In-database Analytics

  • Sparse Matrix Datatype - It tries to represent vector/matrix data as a basis of analytic/statistical algorithm on database system. It intends (1) large amount of data set more than 1GB, and (2) reasonable memory consumption if matrix is actually sparse.
  • Analytic Functions - as a use case of sparse matrix, we plan to submit several analytic/statistical functions as a contrib module. Unsupervized learning algorithms (kmeans, Ward-clustering) are candidates.

CPU Parallelism

  • Parallel aware Append - In case when multiple partitioned tables are scanned or simple UNION ALL conjunction, we have good chance to run these portions in parallel under the Gather node. It is a feature 0racle does not have but people often wants.

CustomScan Interface

  • Improvement - Continuous improvement to follow up planner / executor enhancement. The goal of CustomScan is allowing extensions to implement arbitrary logic as if it is built-in feature.
  • Limit support - pass_down_bound() tells underlying nodes how much rows are required to produce if it is Sort, MergeAppend or Result. If a sorting logic is implemented on top of CustomScan, it cannot see the hint information.

Beyond PostgreSQL 10

Right now, I don't have enough time working on the topic below, even motivated.
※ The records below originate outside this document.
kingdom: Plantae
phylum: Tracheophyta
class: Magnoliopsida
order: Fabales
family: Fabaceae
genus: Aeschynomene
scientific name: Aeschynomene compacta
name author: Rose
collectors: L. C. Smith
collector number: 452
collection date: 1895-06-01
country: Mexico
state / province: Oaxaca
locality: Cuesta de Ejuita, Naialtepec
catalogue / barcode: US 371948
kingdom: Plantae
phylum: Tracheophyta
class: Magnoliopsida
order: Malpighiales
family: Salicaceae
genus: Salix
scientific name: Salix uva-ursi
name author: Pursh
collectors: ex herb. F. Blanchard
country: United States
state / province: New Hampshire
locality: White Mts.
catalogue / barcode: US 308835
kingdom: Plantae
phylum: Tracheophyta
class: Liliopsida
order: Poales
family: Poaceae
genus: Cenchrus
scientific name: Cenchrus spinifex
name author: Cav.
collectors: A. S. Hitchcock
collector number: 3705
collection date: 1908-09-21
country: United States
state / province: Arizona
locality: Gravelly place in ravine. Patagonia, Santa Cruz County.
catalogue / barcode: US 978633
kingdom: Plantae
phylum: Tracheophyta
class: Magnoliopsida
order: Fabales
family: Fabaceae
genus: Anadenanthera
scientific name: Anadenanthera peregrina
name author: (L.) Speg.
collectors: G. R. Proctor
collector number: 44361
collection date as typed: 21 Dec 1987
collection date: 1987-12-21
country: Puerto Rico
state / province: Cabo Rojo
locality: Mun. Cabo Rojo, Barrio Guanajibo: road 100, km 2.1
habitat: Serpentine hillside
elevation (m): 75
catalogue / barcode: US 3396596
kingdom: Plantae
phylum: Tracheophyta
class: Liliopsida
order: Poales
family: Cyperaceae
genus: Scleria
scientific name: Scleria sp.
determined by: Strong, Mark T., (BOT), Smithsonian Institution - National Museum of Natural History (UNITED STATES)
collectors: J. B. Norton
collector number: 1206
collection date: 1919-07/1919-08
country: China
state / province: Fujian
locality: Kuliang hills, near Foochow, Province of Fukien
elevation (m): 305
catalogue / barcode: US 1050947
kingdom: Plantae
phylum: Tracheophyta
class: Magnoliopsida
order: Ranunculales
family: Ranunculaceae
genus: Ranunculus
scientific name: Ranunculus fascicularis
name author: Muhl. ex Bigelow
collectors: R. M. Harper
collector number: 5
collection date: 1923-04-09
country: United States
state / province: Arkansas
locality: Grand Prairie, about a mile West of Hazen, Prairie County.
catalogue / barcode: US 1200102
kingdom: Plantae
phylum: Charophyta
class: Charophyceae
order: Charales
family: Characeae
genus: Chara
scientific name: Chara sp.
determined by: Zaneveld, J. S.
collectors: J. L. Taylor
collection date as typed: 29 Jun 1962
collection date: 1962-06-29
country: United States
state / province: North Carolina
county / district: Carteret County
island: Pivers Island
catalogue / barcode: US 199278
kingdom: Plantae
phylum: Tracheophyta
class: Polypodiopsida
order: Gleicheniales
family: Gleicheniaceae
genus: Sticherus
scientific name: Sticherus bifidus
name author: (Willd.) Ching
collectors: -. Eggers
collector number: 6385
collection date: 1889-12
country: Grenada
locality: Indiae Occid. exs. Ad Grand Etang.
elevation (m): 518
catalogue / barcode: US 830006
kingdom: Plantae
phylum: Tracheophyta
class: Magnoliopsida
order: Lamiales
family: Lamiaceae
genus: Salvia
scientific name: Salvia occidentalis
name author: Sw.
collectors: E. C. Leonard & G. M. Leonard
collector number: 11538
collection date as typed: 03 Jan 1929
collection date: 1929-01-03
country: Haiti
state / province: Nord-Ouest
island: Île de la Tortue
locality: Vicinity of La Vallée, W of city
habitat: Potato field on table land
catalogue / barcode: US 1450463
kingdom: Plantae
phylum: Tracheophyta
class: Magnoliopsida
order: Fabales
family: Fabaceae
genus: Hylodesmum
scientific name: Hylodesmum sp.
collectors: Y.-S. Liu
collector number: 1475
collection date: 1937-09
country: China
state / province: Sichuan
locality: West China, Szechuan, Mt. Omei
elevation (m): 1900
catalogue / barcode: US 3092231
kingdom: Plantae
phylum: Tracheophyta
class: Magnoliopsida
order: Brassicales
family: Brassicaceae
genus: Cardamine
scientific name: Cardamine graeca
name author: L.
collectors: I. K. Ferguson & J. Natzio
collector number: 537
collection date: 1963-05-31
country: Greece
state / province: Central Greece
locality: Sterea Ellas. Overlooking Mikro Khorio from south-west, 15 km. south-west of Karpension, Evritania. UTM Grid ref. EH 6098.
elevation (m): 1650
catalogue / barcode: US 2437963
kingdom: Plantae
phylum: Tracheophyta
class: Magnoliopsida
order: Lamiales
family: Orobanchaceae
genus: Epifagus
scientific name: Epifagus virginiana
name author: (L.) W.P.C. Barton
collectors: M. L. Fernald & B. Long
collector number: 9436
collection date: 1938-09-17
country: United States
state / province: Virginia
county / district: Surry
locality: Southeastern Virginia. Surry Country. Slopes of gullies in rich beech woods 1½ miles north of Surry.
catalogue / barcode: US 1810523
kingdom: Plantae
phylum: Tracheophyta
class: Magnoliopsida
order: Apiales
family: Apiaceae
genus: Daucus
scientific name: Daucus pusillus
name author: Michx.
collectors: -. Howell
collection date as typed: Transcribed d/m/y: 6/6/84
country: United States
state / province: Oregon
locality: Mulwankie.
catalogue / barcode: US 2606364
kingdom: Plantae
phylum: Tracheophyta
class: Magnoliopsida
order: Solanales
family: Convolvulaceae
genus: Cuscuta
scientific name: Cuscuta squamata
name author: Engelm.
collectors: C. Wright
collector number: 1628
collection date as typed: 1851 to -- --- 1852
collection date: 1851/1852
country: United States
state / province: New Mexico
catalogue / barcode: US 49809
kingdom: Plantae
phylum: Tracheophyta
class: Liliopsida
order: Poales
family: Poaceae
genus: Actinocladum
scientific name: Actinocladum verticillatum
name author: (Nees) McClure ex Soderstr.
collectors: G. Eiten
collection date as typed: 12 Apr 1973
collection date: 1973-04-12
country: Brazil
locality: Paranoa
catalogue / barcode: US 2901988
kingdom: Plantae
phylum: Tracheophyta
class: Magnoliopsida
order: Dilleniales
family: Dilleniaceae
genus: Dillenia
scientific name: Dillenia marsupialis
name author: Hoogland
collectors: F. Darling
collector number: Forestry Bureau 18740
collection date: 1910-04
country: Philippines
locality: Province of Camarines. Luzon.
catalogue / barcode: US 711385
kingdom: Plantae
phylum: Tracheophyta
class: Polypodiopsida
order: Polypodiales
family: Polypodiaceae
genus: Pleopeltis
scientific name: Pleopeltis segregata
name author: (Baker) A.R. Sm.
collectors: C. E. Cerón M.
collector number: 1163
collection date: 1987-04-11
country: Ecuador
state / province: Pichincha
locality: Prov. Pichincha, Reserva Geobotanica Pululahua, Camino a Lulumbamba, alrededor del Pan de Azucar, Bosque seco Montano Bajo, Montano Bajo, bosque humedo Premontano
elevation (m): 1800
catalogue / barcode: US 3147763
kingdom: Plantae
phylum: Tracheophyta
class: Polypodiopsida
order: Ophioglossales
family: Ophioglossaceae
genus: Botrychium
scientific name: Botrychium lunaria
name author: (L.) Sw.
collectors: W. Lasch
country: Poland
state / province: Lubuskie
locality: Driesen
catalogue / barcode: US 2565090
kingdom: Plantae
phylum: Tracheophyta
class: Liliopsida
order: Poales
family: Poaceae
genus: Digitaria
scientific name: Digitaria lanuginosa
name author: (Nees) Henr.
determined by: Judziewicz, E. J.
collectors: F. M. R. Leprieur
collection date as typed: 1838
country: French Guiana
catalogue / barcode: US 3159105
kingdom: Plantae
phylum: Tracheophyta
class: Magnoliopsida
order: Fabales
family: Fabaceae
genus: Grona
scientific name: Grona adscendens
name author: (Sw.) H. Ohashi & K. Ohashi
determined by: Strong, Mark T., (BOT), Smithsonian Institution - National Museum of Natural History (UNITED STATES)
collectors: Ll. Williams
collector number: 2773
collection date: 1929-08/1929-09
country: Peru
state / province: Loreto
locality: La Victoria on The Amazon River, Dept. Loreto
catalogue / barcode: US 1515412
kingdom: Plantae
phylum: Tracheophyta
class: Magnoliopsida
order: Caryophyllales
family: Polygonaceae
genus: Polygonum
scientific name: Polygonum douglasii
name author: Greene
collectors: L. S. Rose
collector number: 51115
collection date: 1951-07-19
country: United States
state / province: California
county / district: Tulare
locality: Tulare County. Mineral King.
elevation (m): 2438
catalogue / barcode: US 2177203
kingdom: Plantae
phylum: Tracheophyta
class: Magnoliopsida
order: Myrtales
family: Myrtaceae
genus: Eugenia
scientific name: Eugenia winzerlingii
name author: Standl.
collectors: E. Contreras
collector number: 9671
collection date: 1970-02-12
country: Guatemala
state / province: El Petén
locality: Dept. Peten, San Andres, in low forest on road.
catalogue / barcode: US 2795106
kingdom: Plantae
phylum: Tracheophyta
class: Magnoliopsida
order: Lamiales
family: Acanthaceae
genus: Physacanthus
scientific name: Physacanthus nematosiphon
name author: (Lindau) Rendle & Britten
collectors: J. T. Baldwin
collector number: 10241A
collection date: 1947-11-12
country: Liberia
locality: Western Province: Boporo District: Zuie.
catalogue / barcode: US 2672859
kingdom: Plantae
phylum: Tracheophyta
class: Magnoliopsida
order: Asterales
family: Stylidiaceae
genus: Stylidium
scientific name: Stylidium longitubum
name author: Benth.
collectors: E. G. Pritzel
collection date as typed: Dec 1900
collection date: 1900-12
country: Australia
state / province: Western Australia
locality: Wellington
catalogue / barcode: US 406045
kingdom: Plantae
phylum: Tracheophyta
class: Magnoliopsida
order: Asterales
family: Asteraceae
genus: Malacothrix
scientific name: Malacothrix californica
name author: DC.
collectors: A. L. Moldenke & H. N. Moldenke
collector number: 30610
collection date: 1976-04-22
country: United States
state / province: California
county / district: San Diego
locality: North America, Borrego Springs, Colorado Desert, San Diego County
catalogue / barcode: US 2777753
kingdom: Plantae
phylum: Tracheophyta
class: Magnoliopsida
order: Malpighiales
Wise optimization for OLAP

  • Risk factor in nrows estimation
    • Execution cost of nested-loop growth rapidly if number of outer rows is much larger than the estimation. Right now, optimizer relies on the estimated nrows, however, its exactness fully depends on complicity of the underlying sub-plan. If outer plan is simple table scan, its estimated nrows are almost correct. So, its risk factor shall be small. On the other hands, if outer plan is multi-tables join with complicated qualifiers, estimation is less reliable.
    • For OLAP workloads, we have to pay attention to variation of the estimated nrows. It may needs to swith more robust algorithm (HashJoin, MergeJoin) when estimated nrows is less reliable.
  • Group by before JOIN
  • Wise optimization on some corner cases
    • In some TPC-DS workloads, parametalized sub-query makes massive performance degradation, even though we can rewrite most of the problematic queries in mechanical way. And, 0racle pulls-up these queries correctly.